Assignment> Update the stretch from the line that contains "Can you describe" through the line that contains "-0.060705, 0.677145, -2.529830]]" by changing "lens line" to "camera line" and leaving everything else as it is. Omit the pictures from your answer.

Supplied records>
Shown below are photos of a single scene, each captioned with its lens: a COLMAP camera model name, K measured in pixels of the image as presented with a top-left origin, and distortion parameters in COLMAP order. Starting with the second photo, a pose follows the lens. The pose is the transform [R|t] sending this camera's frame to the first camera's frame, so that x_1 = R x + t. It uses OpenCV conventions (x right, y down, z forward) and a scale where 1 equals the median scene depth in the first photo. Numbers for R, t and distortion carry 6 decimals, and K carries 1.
...
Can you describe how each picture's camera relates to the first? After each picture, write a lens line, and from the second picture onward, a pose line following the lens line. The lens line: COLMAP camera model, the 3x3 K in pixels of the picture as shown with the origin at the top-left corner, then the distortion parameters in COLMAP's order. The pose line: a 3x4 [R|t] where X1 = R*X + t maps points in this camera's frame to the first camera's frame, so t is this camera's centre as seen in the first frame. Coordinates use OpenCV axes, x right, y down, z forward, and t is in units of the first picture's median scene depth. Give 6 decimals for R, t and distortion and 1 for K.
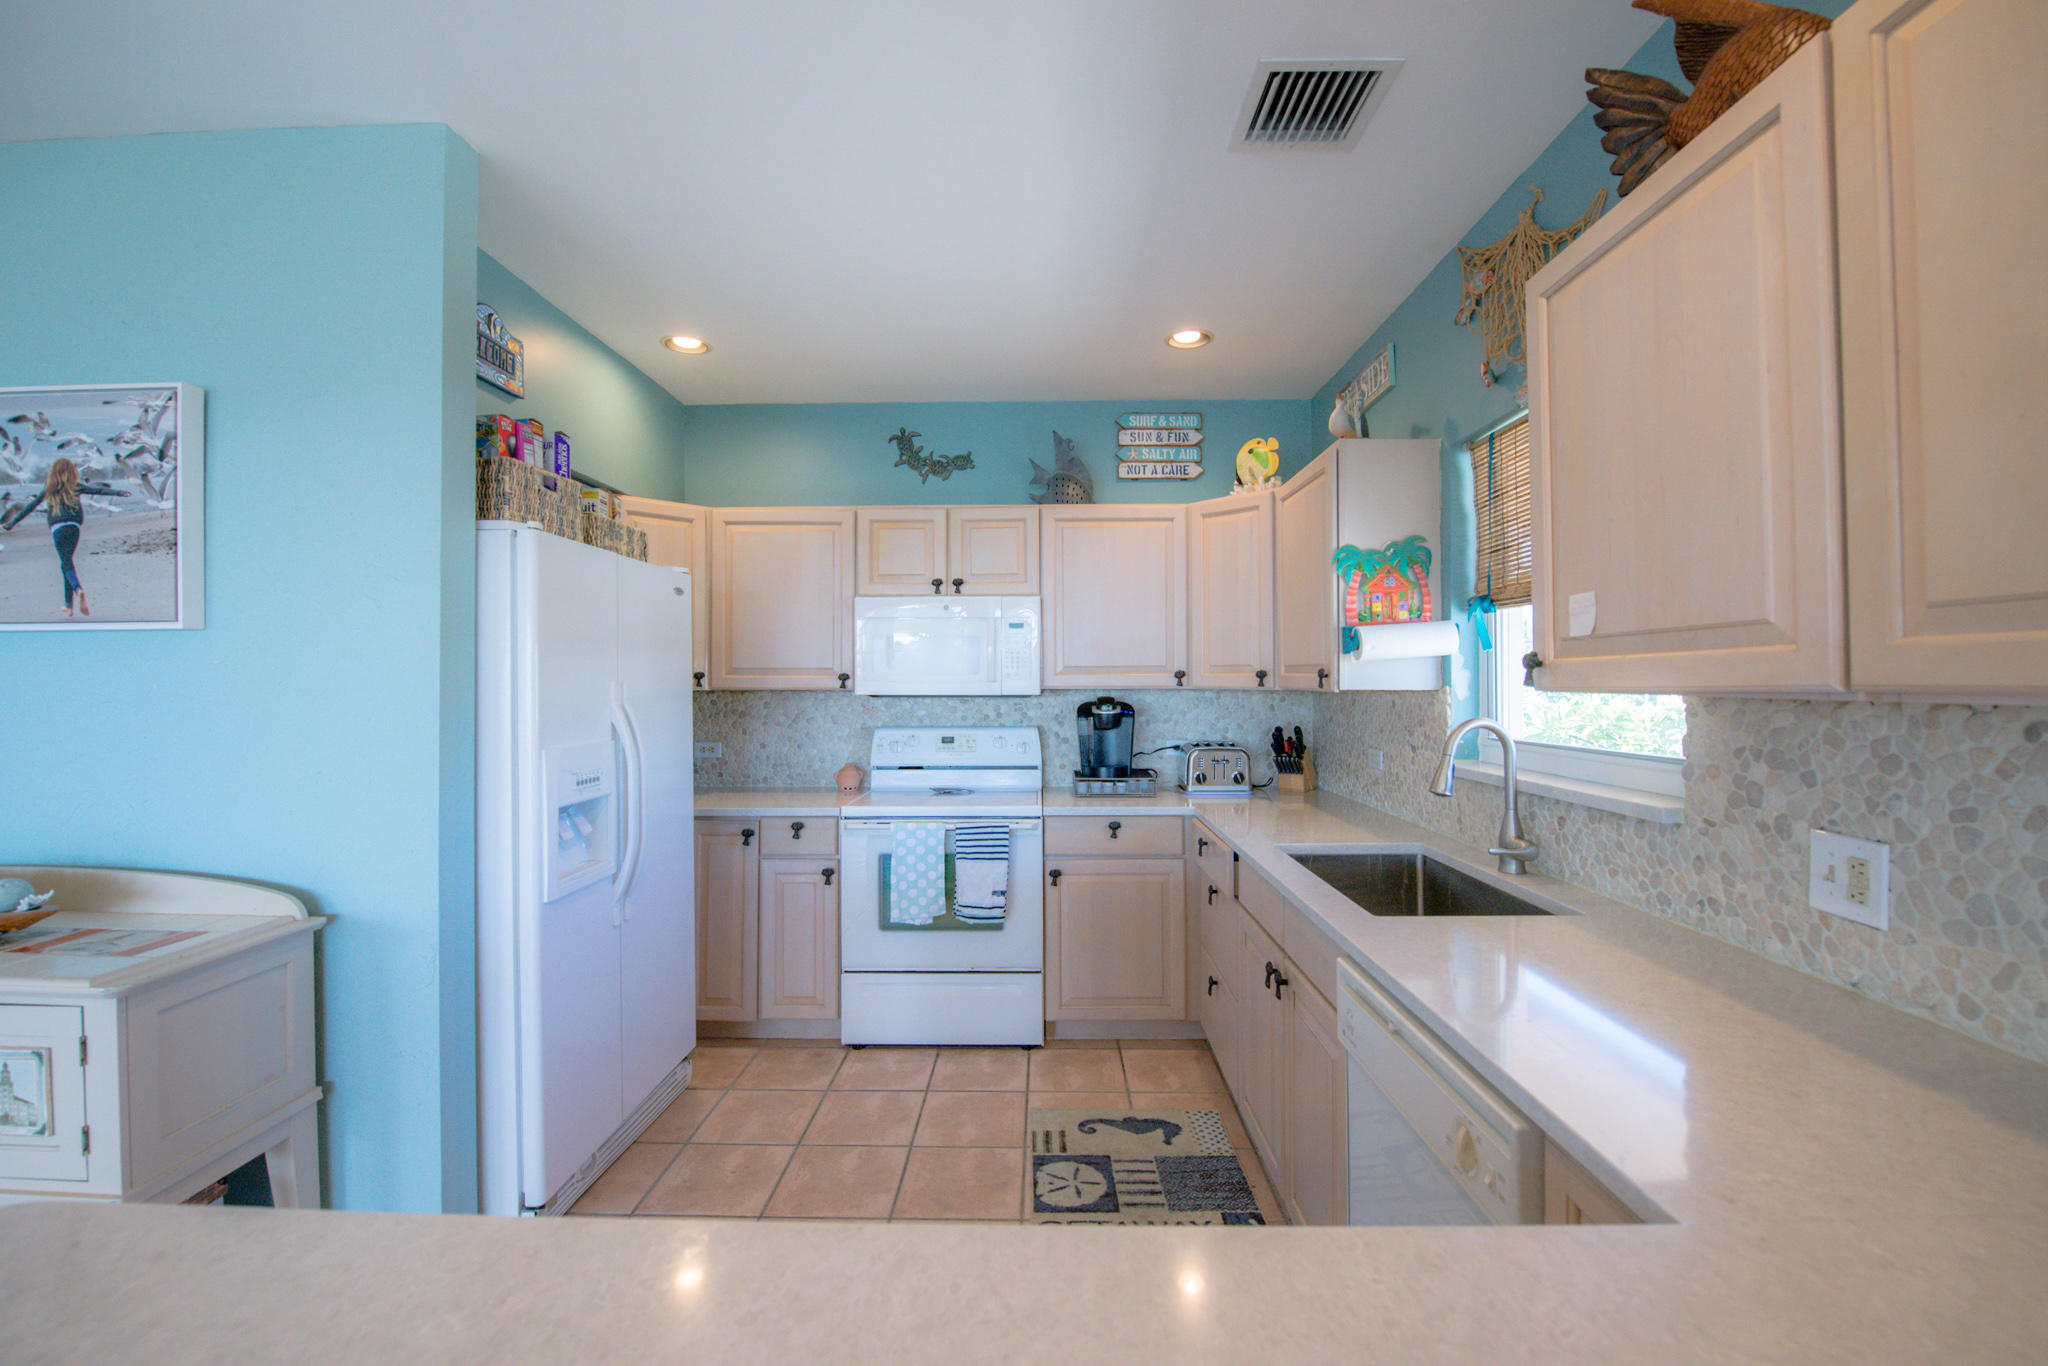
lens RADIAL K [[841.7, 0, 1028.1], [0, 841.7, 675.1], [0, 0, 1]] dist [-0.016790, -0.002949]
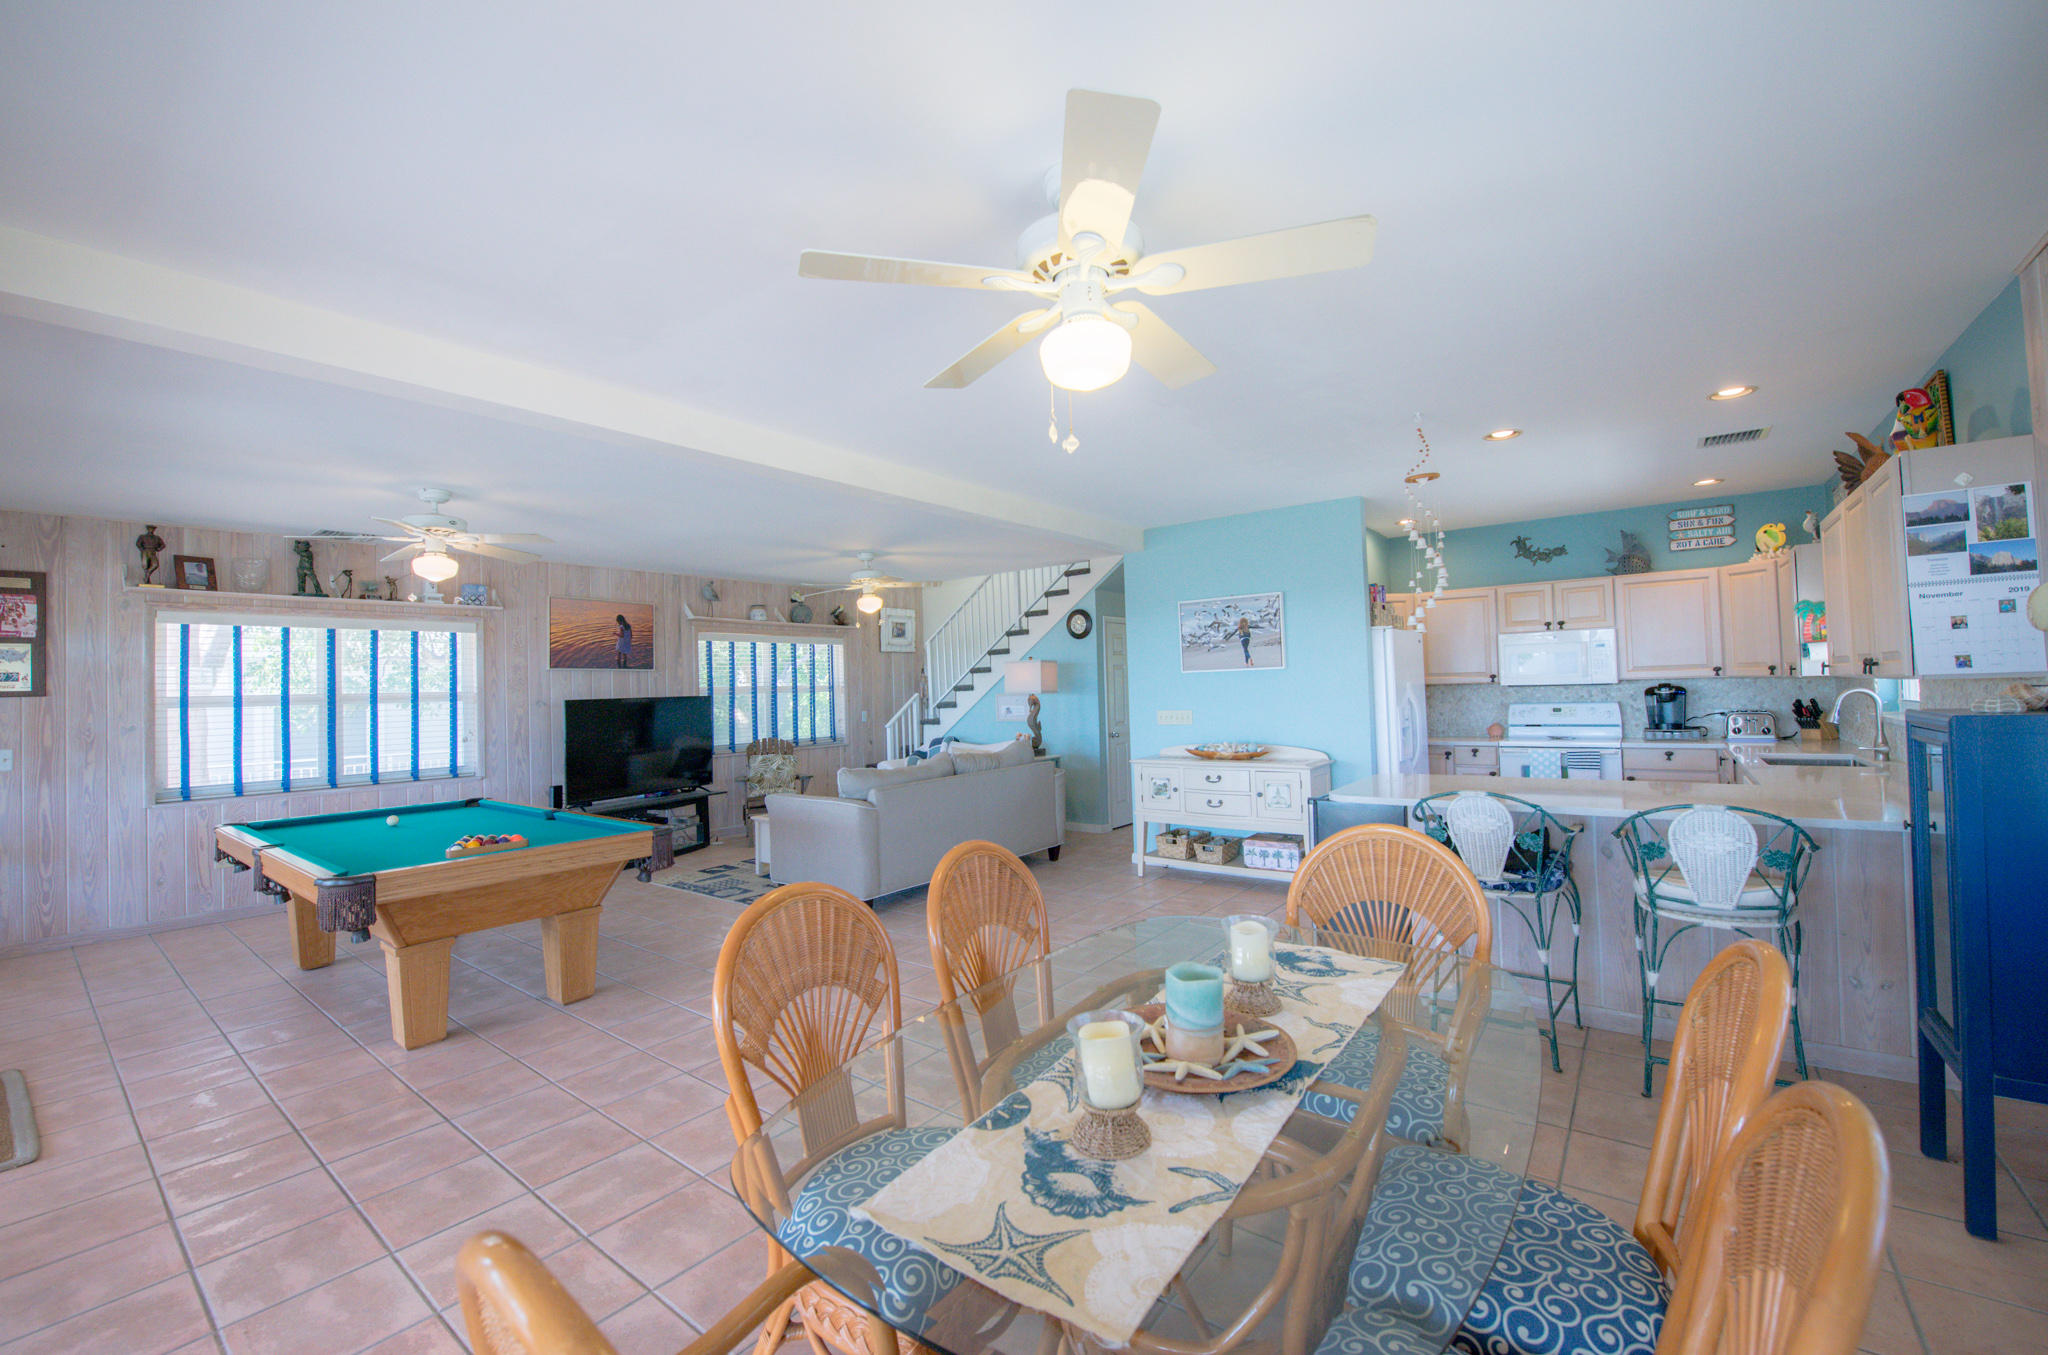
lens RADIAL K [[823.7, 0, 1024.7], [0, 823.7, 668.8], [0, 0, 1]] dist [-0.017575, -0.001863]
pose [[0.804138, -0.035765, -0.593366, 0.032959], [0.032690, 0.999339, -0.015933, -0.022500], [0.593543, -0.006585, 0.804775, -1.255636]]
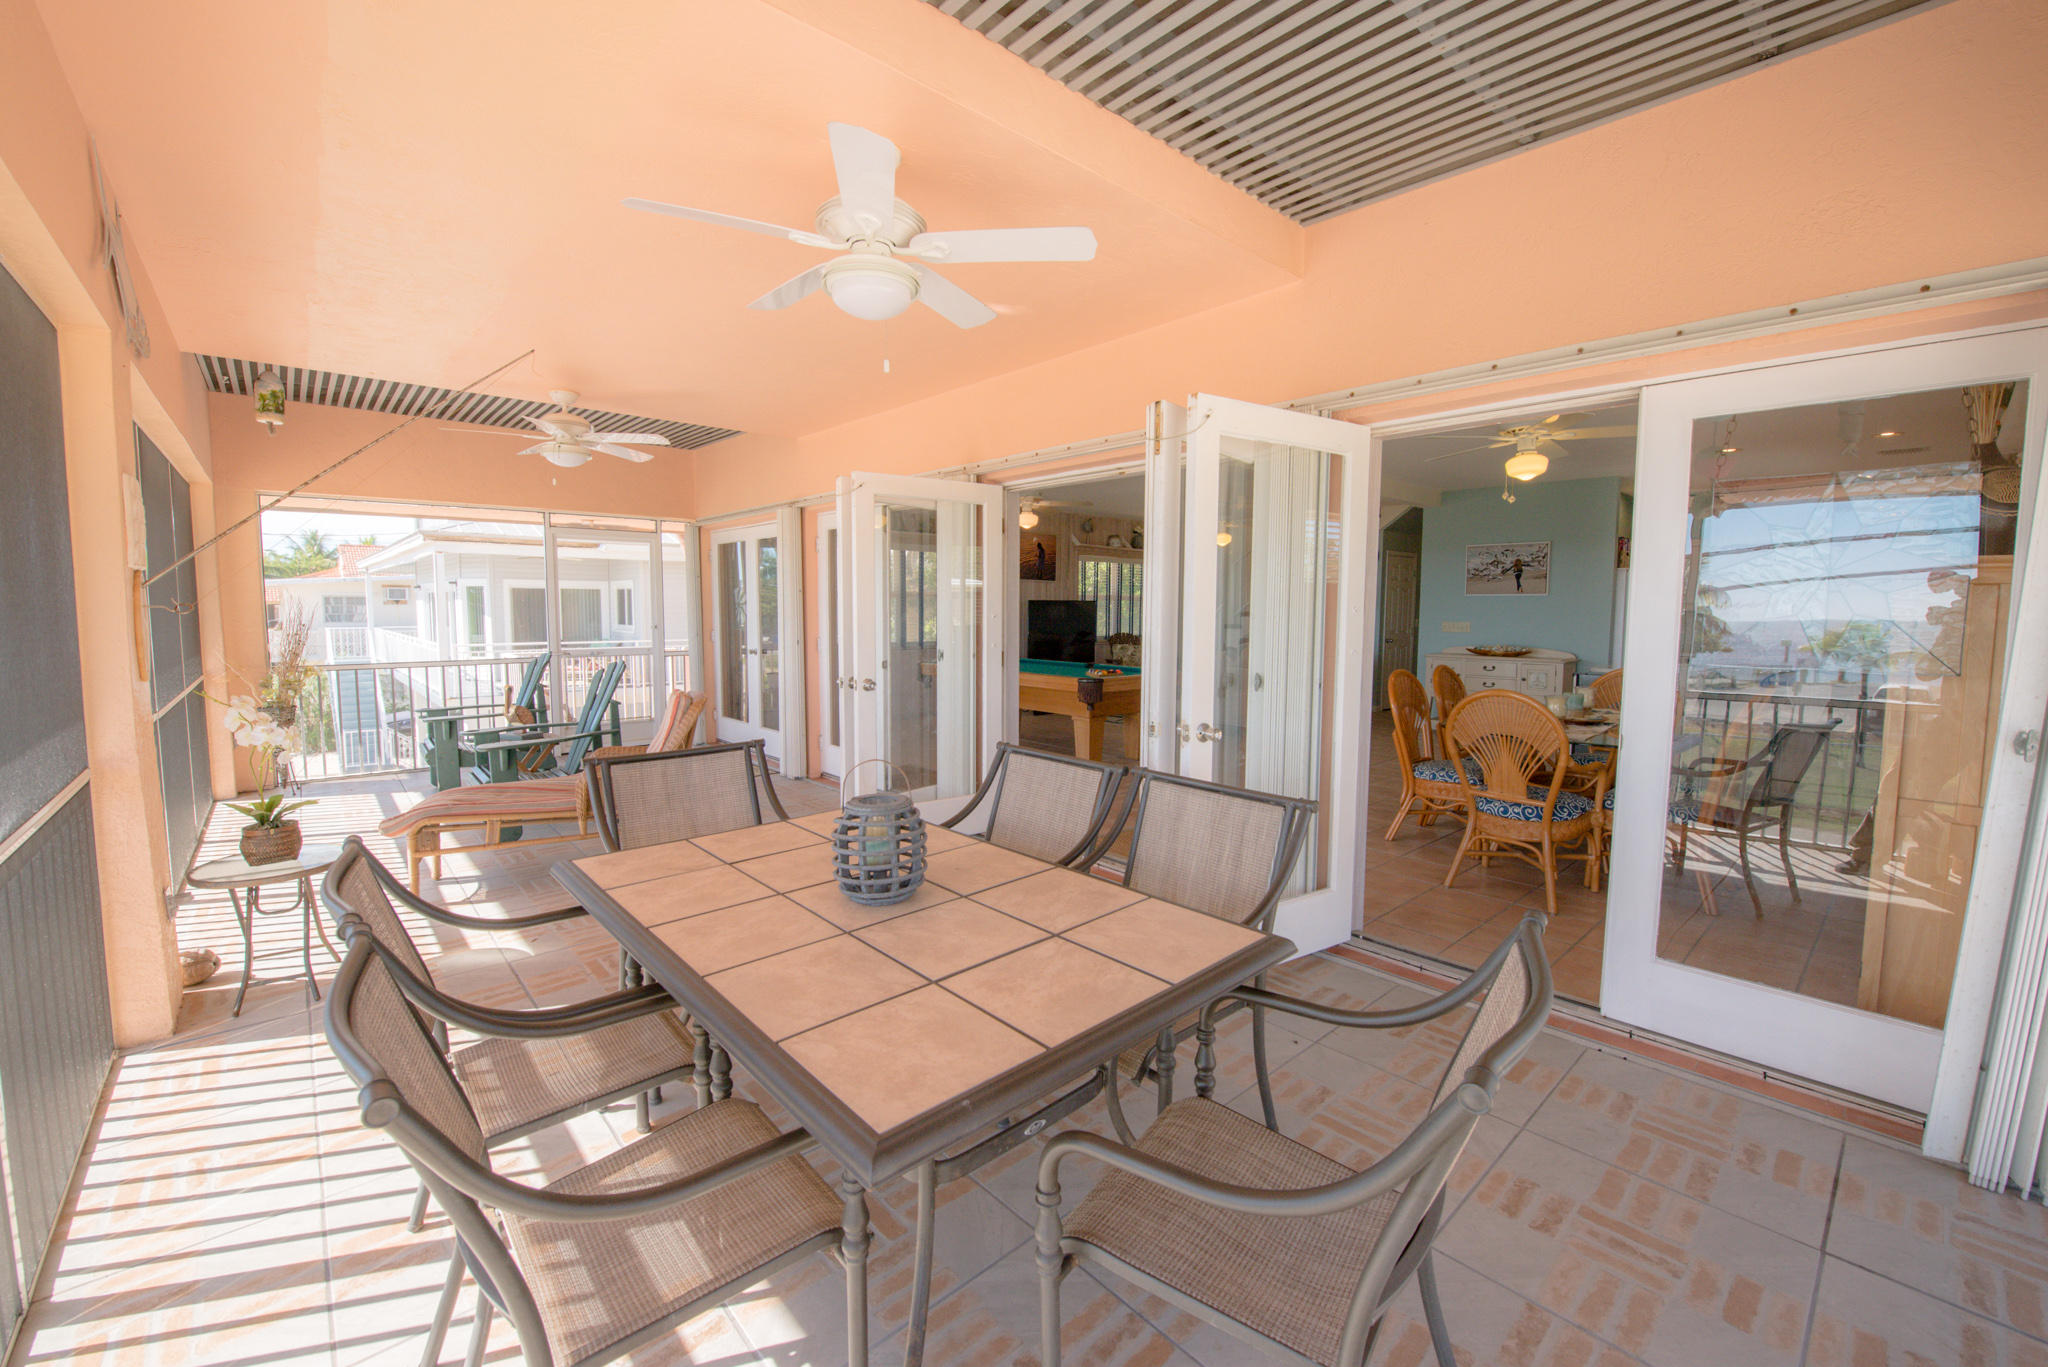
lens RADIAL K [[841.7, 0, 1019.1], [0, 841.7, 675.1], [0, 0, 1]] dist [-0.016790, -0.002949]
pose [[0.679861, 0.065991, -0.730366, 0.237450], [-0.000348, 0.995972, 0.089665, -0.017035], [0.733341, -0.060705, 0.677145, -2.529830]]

Answer box>
Can you describe how each picture's camera relates to the first? After each picture, write a camera line, and from the second picture onward, a pose line following the camera line. The camera line: COLMAP camera model, the 3x3 K in pixels of the picture as shown with the origin at the top-left corner, then the distortion parameters in COLMAP's order. The pose line: a 3x4 [R|t] where X1 = R*X + t maps points in this camera's frame to the first camera's frame, so t is this camera's centre as seen in the first frame. Coordinates use OpenCV axes, x right, y down, z forward, and t is in units of the first picture's median scene depth. Give 6 decimals for R, t and distortion and 1 for K.
lens RADIAL K [[841.7, 0, 1028.1], [0, 841.7, 675.1], [0, 0, 1]] dist [-0.016790, -0.002949]
lens RADIAL K [[823.7, 0, 1024.7], [0, 823.7, 668.8], [0, 0, 1]] dist [-0.017575, -0.001863]
pose [[0.804138, -0.035765, -0.593366, 0.032959], [0.032690, 0.999339, -0.015933, -0.022500], [0.593543, -0.006585, 0.804775, -1.255636]]
lens RADIAL K [[841.7, 0, 1019.1], [0, 841.7, 675.1], [0, 0, 1]] dist [-0.016790, -0.002949]
pose [[0.679861, 0.065991, -0.730366, 0.237450], [-0.000348, 0.995972, 0.089665, -0.017035], [0.733341, -0.060705, 0.677145, -2.529830]]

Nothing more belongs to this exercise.